К концу недели я могла похвалиться двумя предложениями заняться горячим лесбийским трахом и одним приглашением на белый танец от пьяненькой девушки, которая узнав, что я не «няшный Кен», а существо того же пола, что и она, покраснела, округлила глаза, смущенно извинилась и, кажется, протрезвела. Вершиной моей карьеры я могла считать любопытное обещание «хочешь, я отсосу у тебя, малыш?», поступившее от мужичонки неопределённого возраста. Именно его пошлая инициатива, проявленная в полутёмном зале клуба, среди толпы и шума-гама, ненужная и в любое другое время вызвавшая бы омерзение, вселила в меня надежду. Всё, Беловольский, я тебя сделаю!
Всю эту «охотничью» неделю я нервничала. Ночами, и так ставшими короткими из-за моей клубной жизни, я почти не спала. К субботе я заметно похудела, скулы обострились, а глаза ввалились и лихорадочно поблёскивали, конечно, когда не прятались в опухшие от слёз и недосыпа веки. Димка шутил, что если любовь так изменяет девушку, то ему она и на фиг не нужна. Я переспрашивала, отвешивая ему подзатыльник: «Девушка?» Братец ловко уворачивался и отвечал: «Любовь!»
Всякие-разные мысли о Михаиле не покидали меня. Всё ж интернет — великая вещь, а социальные сети — хуже всякого сплетника. Всё свободное время я потратила на поиски дополнительной информации о моём кумире.
Гимназию Михаил Беловольский окончил с медалью, поступил в Принстонский университет... Ого, а я Нинке не поверила! Фирма, в которой он занимает нехилую должность, занимается маркетингом и рекламой. Принадлежит она Михаилу или кому другому, не поняла, но как раз это мне не было важно.

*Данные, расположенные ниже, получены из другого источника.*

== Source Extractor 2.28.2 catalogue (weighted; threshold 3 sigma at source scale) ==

В сети оказалось немало фоток Беловольского: на некоторых он был с парнями, на некоторых — с девушками, но чаще всего он позировал один. Собственные странички в соцсетях у Михаила были, но как раз на них сведений о Беловольском почти не было. Скрытный, блин! Инфу пришлось выскребать по крупицам из разных источников. И человек, которого я узнавала таким образом, чрезвычайно мне нравился — через несколько дней блуждания по сети я влюбилась в Михаила Александровича Беловольского ещё сильнее. И я никому бы не призналась, ибо даже себе признавалась в этом с трудом и только накрывшись одеялом с головой, но если б Беловольский оказался не просто любителем особей своего пола, но и последним подонком, убийцей, маньяком или даже предателем Родины, я всё равно не отказалась бы от шанса его заполучить. Малюсенького шанса, микроскопического шансика. Я сама себе удивлялась, ведь это я, я! Разумная и прагматичная девица, которая даже в любимом магазине в день распродажи со скидкой в девяносто процентов устанавливала для себя правила... Грустно и немного страшно было осознавать, что все мои принципы летят к чертям. Дьявол в аду, наверное, потирал копыта, ожидая к себе в гости мою душонку.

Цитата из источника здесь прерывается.